An edge-assisted cloud framework using a residual concatenate FCN approach to beam correction in the internet of weather radars

Internet of Things (IoT) has been rapidly developed in recent years, being well applied in the fields of Environmental Surveillance, Smart Grid, Intelligent Transportation, and so on. As one of the typical earth-based meteorological observation methods, networked Doppler weather radars, i.e. the Internet of weather Radars (IoR) can detect the signals of large-area water particles in the atmosphere with high resolution, but suffer from beam blockage due to surrounded mountains, buildings, as well as other obstacles. In addition, how to establish a distributed platform for large-scale radar data analytics becomes critical and challenging, especially considering optimised strategies on the storage, processing and exchange of radar raw data, beam/echo signal, and final products etc.
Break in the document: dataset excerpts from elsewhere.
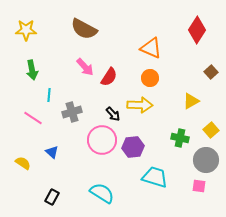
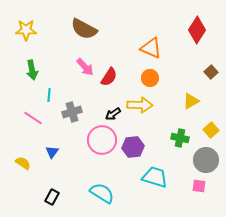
black arrow: rotated 98 degrees clockwise
blue triangle: rotated 24 degrees clockwise
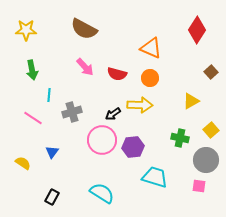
red semicircle: moved 8 px right, 3 px up; rotated 72 degrees clockwise
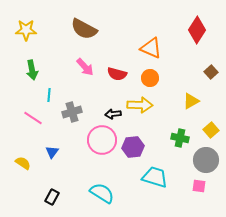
black arrow: rotated 28 degrees clockwise
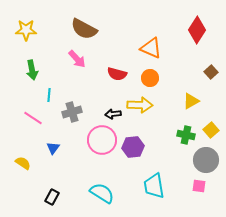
pink arrow: moved 8 px left, 8 px up
green cross: moved 6 px right, 3 px up
blue triangle: moved 1 px right, 4 px up
cyan trapezoid: moved 1 px left, 9 px down; rotated 116 degrees counterclockwise
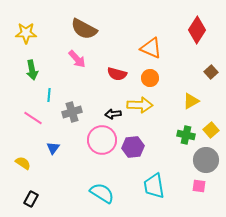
yellow star: moved 3 px down
black rectangle: moved 21 px left, 2 px down
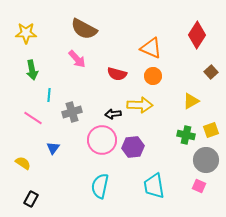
red diamond: moved 5 px down
orange circle: moved 3 px right, 2 px up
yellow square: rotated 21 degrees clockwise
pink square: rotated 16 degrees clockwise
cyan semicircle: moved 2 px left, 7 px up; rotated 110 degrees counterclockwise
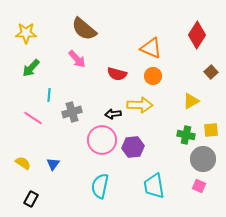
brown semicircle: rotated 12 degrees clockwise
green arrow: moved 1 px left, 2 px up; rotated 54 degrees clockwise
yellow square: rotated 14 degrees clockwise
blue triangle: moved 16 px down
gray circle: moved 3 px left, 1 px up
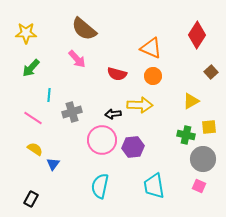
yellow square: moved 2 px left, 3 px up
yellow semicircle: moved 12 px right, 14 px up
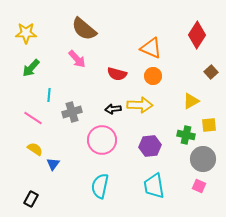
black arrow: moved 5 px up
yellow square: moved 2 px up
purple hexagon: moved 17 px right, 1 px up
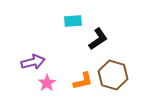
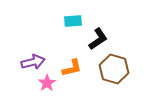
brown hexagon: moved 1 px right, 6 px up
orange L-shape: moved 11 px left, 13 px up
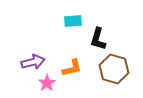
black L-shape: rotated 140 degrees clockwise
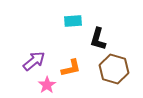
purple arrow: moved 1 px right, 1 px up; rotated 25 degrees counterclockwise
orange L-shape: moved 1 px left
pink star: moved 2 px down
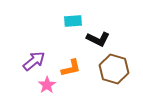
black L-shape: rotated 80 degrees counterclockwise
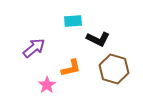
purple arrow: moved 13 px up
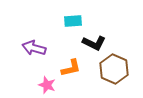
black L-shape: moved 4 px left, 4 px down
purple arrow: rotated 125 degrees counterclockwise
brown hexagon: rotated 8 degrees clockwise
pink star: rotated 18 degrees counterclockwise
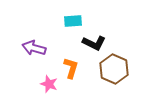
orange L-shape: rotated 60 degrees counterclockwise
pink star: moved 2 px right, 1 px up
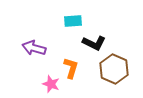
pink star: moved 2 px right
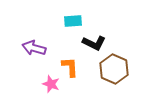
orange L-shape: moved 1 px left, 1 px up; rotated 20 degrees counterclockwise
In this paper, an edge-assisted cloud framework is proposed to facilitate effective and proficient communication and progression, where echo signal from a single site radar can be analysed and pre-processed at the edge, and then trained in the cloud with elastic resources and distributed learning ability. A Residual Concatenate Fully Convolutional Network (RC-FCN) is presented for beam blockage correction, which is integrated into the framework to be compared with other deep learning models, including FCN, ResNet, VGG, etc. According to experiment results, better performance and efficiency have been achieved using the proposed framework and its fitted RC-FCN model.